We implemented scrapy to collect apartment renting information on Craigslist in Corvallis. Scrapy is free and open source web crawling framework, written in Python, for extracting the data you need from websites. Details about it can be found on its official website: scrapy.
By clonging this folder, after install scrapy (I suggest to install under venv), on your terminal, to call the "first" spider, just type:
scrapy crawl first --nolog --output=first.csv
Then all the data will be saved in first.csv file.
In this csv file, the 4th column contains all the url links of each poster. Then by using spider "second", we can obtain all the information, such as latitude, longitude, bedroom number, and bath room number. Then store them in second.csv file, as shown below:
scrapy crawl second --nolog --output=second.csv
Warning 1 : There are some white spaces and line breaks in the data (use clean.py to clean).;
Warning 2 : Some data are missing, such as bedroom number, bathroom number, etc. Remove them;
Warning 3 : Some duplications might be exist. Use Excel commend to remove.
Since safety rate is reasonable factor impacting house renting price, we introduced this attribute into our model. The safety rate of Corvallis is available on Neighbourhoodscout.

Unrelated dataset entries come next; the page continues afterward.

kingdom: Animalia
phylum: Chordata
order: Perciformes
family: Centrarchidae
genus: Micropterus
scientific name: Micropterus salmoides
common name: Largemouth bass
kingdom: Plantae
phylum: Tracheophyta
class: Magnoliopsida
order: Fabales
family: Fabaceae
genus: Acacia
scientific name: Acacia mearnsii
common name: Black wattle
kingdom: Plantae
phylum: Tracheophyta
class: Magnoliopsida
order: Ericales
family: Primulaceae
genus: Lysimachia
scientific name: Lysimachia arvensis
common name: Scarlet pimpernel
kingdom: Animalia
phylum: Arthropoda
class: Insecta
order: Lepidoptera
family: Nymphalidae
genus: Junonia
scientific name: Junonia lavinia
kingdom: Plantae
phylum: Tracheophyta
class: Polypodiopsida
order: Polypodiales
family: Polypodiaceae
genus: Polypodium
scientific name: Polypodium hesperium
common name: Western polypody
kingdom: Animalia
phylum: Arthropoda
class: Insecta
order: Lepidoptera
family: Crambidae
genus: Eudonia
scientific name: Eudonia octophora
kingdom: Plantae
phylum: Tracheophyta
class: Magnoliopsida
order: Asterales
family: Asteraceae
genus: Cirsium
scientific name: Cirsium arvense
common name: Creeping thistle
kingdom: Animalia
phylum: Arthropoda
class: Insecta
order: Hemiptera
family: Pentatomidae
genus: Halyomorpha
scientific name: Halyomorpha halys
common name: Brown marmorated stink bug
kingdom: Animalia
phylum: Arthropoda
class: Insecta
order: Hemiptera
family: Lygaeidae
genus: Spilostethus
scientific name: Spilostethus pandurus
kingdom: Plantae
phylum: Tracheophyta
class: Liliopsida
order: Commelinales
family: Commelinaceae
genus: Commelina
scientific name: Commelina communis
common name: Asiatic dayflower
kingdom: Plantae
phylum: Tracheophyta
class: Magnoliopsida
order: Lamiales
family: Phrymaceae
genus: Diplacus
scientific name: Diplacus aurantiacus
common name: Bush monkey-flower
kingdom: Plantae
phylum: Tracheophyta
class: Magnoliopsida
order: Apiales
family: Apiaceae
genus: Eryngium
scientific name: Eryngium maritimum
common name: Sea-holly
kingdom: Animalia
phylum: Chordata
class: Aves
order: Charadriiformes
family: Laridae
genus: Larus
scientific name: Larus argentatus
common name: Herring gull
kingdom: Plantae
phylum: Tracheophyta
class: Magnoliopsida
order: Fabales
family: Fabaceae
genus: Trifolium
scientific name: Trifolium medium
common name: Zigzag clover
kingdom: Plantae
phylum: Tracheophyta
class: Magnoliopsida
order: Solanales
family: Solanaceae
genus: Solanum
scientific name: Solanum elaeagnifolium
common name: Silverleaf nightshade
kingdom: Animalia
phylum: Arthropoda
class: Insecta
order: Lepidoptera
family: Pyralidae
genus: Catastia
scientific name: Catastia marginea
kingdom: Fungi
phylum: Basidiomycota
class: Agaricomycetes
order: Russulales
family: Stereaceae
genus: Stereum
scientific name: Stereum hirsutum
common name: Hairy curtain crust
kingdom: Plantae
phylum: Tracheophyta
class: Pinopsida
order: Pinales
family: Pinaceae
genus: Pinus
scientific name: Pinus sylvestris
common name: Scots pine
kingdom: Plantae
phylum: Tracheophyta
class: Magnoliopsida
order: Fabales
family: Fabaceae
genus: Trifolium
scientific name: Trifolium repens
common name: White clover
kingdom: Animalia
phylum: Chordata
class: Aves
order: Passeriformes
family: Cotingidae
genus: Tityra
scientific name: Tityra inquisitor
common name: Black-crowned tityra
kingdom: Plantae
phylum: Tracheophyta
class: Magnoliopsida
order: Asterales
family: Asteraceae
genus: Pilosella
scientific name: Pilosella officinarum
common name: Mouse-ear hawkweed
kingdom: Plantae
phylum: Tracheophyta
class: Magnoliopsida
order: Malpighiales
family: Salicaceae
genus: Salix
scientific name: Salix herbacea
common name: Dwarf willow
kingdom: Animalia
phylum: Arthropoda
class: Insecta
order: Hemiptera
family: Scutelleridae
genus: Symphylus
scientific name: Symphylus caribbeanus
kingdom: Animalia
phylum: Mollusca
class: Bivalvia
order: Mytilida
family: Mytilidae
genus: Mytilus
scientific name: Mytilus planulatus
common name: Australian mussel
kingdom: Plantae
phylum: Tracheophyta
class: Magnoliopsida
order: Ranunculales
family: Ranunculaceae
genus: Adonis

However, as we can see, the shape of each zone is regular. One duable method is deviding big zone into small parts, and map the latitude and longitude value with the apartment location.
Here we chose an easy and approximate method:
- Divide each zone to small part,
- Find the center point of each part(shown by red point),
- Calculate the distance (Euler distance) between the apartment and all center points,
- Get the center point with minimum distance,
- Label the safety rate of this apartment with the safety rate of that center.
After data clean, and add safety rate, we got two csv files, first.csv and second.csv. Import them into MySQL workbench, and simply using following queries:
select first.pid, price, area, safety, latitude, longitude
from first, second
where first.pid = second.pid and safety <> ""
Then we got total 656 data entries.
We divided data into two parts: 606 as training examples and 50 as testing examples.
For the linear regression model, we got the weight as shown below:
Area | Longitude | Latitude | Safety Rate |
---|---|---|---|
494.331 | -144.024 | -108.401 | -14.388 |
And its score is 69.9%.
For the Neural Network model, the score is 73.3%, which is better than the linear regression model(69.9%).
Above figure shows part of our result of the predicted data. The left column shows the pre- dicted price of the linear regression model, the right column shows the predicted price of the neural network regression model and the middle column shows the true predicated price. This table clearly demonstrates the more accuracy neural network models achieved in predicating the price compared to the linear regression model. Therefore, there might be some features not linearly related to the target and neural network can apply in high-dimension and learn a better fix on X and Y.